Wednesday, November 16, 2011

Kingfisher tailspin reflects government failure*

Vijay Mallya is a man who is easily ridiculed. A flashy billionaire, he wears diamond studs in his ears and calls himself “King of India”. His private Airbus has his initials inscribed in gold on the wings and the engines, as well as its leather seats and china crockery. His fortune is based on Indian whisky, which bears much the same relationship to its Scotch counterpart as the Royal Challengers, his Twenty/20 cricket team, does to traditional cricket.

But the brash Mr Mallya is no fool. His United Breweries group sells 60 per cent of the spirits drunk in India, and half the beer. And he is not to primarily to blame for the financial calamity that threatens to overwhelm Kingfisher Airlines, India’s second-biggest carrier by market share, which he chairs and controls. Indian domestic aviation is suffering from a serious market failure, caused by misguided government policy, and ministers need to step in quickly to fix it.

The scale of the problem became clear last week, when Kingfisher, which carries just under a fifth of domestic passengers, cancelled 50 of its 340 flights a day. Amid revelations that the airline had been delaying payments to creditors and salaries to staff, it asked the government to help persuade its banks to keep it in the air by extending credit limits.

That looks a tall order. The airline, founded in 2005 and named after one of Mr Mallya’s featureless lager beers, has a debt burden of $1.4bn and is in desperate need of fresh working capital. The Sydney-based Centre for Pacific Aviation, an industry consultancy, estimates that it needs $400m just to stay airborne for three months.

Kingfisher has already restructured its debt once this year, and is under pressure from its banks to raise fresh cash from investors before they will reopen the credit tap.
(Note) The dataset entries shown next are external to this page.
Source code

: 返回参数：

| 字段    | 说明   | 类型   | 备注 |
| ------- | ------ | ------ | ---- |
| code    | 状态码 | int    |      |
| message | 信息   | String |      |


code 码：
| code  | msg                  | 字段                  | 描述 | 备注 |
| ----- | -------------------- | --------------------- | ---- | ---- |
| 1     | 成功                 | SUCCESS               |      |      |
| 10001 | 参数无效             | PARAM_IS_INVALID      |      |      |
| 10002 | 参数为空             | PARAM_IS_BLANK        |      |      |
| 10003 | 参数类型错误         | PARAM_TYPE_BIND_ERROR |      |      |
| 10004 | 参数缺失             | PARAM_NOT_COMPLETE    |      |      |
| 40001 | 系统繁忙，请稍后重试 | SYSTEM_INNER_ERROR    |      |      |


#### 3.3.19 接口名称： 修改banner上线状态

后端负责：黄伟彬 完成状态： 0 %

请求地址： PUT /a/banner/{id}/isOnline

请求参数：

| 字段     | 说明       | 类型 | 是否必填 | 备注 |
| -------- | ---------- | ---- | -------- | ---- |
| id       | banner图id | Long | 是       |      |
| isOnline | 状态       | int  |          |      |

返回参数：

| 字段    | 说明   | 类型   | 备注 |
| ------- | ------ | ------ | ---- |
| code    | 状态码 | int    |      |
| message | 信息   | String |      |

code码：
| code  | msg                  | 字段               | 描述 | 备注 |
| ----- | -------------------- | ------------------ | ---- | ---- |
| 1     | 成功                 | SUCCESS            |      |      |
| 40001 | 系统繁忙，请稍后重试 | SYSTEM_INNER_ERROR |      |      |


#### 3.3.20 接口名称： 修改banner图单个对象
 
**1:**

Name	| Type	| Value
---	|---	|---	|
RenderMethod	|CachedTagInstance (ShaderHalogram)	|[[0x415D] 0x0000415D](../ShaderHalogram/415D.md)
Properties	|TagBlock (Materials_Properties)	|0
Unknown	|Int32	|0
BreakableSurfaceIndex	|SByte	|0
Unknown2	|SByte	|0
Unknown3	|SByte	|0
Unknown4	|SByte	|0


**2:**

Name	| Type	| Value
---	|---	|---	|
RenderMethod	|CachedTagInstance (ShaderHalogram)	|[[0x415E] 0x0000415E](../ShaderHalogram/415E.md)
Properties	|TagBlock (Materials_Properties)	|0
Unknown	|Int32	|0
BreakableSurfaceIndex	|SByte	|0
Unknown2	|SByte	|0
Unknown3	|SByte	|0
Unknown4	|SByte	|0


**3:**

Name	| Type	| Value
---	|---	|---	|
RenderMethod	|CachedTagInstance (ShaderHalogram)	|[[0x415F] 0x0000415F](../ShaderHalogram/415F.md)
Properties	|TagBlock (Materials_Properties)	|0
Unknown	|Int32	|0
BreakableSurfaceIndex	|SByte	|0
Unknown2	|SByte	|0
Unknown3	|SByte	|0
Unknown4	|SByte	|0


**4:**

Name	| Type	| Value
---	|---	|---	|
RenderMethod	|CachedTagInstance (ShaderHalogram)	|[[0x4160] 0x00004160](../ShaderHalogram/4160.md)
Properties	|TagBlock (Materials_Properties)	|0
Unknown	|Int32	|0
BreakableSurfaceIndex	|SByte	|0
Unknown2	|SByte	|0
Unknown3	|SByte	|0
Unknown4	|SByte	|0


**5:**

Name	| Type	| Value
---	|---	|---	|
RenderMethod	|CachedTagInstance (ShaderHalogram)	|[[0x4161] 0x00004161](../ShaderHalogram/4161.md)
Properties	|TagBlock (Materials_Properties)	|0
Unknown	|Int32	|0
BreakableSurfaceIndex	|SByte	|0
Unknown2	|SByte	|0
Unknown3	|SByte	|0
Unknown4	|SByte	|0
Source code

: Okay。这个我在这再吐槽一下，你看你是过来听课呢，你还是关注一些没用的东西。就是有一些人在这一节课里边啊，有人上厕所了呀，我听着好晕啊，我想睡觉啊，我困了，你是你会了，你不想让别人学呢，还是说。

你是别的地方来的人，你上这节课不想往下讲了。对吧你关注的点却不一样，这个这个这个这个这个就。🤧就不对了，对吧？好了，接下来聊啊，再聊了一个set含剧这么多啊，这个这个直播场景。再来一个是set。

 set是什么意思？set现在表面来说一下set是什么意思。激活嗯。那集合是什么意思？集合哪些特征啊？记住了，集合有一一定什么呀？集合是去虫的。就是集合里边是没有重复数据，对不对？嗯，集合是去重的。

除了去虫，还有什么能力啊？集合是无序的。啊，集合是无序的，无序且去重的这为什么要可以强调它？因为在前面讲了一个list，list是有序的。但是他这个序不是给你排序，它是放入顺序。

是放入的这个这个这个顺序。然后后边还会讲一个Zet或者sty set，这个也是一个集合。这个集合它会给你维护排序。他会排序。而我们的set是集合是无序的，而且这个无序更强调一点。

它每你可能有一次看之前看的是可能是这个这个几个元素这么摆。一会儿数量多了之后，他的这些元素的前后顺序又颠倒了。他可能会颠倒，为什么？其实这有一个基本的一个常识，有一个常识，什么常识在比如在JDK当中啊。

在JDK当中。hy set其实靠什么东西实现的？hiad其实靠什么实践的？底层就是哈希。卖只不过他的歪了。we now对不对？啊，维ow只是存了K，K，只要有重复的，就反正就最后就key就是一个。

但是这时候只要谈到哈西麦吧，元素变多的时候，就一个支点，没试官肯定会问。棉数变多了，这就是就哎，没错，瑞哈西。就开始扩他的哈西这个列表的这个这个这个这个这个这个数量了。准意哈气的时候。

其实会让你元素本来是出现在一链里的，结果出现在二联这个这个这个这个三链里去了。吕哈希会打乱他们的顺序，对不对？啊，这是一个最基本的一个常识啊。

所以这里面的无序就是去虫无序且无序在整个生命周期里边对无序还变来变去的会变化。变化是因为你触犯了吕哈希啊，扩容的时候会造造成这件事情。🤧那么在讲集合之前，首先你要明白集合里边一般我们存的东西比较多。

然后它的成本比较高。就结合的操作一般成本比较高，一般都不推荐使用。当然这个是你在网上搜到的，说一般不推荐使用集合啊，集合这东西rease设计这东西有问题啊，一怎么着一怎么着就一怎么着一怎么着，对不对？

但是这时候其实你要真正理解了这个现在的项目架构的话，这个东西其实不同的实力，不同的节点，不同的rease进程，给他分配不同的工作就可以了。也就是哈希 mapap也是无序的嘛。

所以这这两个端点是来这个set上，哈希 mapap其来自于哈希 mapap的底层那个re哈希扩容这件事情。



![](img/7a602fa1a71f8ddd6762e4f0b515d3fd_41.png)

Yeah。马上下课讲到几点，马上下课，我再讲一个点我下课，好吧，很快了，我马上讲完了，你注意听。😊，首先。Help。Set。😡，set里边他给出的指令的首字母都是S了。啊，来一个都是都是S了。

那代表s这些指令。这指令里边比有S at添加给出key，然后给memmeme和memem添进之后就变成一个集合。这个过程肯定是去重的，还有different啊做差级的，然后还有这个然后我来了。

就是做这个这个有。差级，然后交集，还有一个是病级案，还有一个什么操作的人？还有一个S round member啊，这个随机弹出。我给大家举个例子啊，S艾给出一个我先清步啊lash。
However, plans for a rights issue have repeatedly been postponed as the group’s competitive position has worsened, along with market sentiment.

Losses hit Rs4.69bn ($93m) for the quarter to September 30, the airline said on Tuesday, compared with Rs2.31bn in the comparable period of the previous year. That was in spite of higher revenues, which rose from Rs13.8bn to Rs15.3bn. The shares rose 1.9 per cent after the announcement, but are still down 67 per cent for the year.

Kingfisher is not suffering alone. Jet Airways, the market leader with 26 per cent of passenger traffic, reported a loss of Rs7.14bn for the most recent quarter, while SpiceJet, the fifth biggest carrier, lost Rs2.4bn in the same period. Air-India, the fourth biggest, has not made a profit for four years. Only low cost Indigo, which carries roughly as many passengers as Kingfisher, remains profitable.

There are four main reasons why Indian airlines are in so much pain. One is rising fuel prices, common to every airline in the world. The second is a fall in the rupee, which is down 11 per cent against the US dollar this year, making fuel and foreign currency financing more expensive in local currency terms. The third is the high cost of landing fees and airline taxes, which reflect an old fashioned view of the industry as a luxury service for the wealthy rather than a key element in a modern economy.

In a normal market, the airlines could raise prices as costs rise. But they cannot do that because of the fourth reason: aggressive price cutting by Air-India, which is flush with capacity due to a fleet replacement programme launched in 2005. In its latest move, Air-India cut domestic fares by 15-20 per cent despite expectations that it will lose $1.5bn this year.

The state-owned airline is able to slash prices because it has access to frequent infusions of taxpayers’ funds to finance its operating losses and the high costs of servicing Rs400bn in debt. The airline, which in September was strongly criticised for reckless management by India’s comptroller and auditor general, is currently seeking Rs65bn from ministers, according to Indian media reports.

The paradox is that the airlines’ losses are being built up against a background of soaring demand. Domestic passenger numbers rose by 19 per cent in 2010 to a record 52m, followed by a further increase of 18.6 per cent in the first nine months of 2011. Without the distorting effects of the state airline’s behaviour, this is a market that could be very healthy indeed.

For the government, there are two possible strategies. One is to shut Air-India. That would be politically painful for the Congress-led administration, for which the airline is an icon of state sponsored development. The other is to recapitalise the industry by lifting a ban on foreign investment, which might draw in expansion-minded carriers eager for a share of Asia’s fast growing markets.

Either way, the government must act quickly to stop Air-India distorting the market, before other carriers find themselves in the same dire straits as Kingfisher. That really would be ridiculous.

Kevin Brown is the FT’s Asia Regional Correspondent.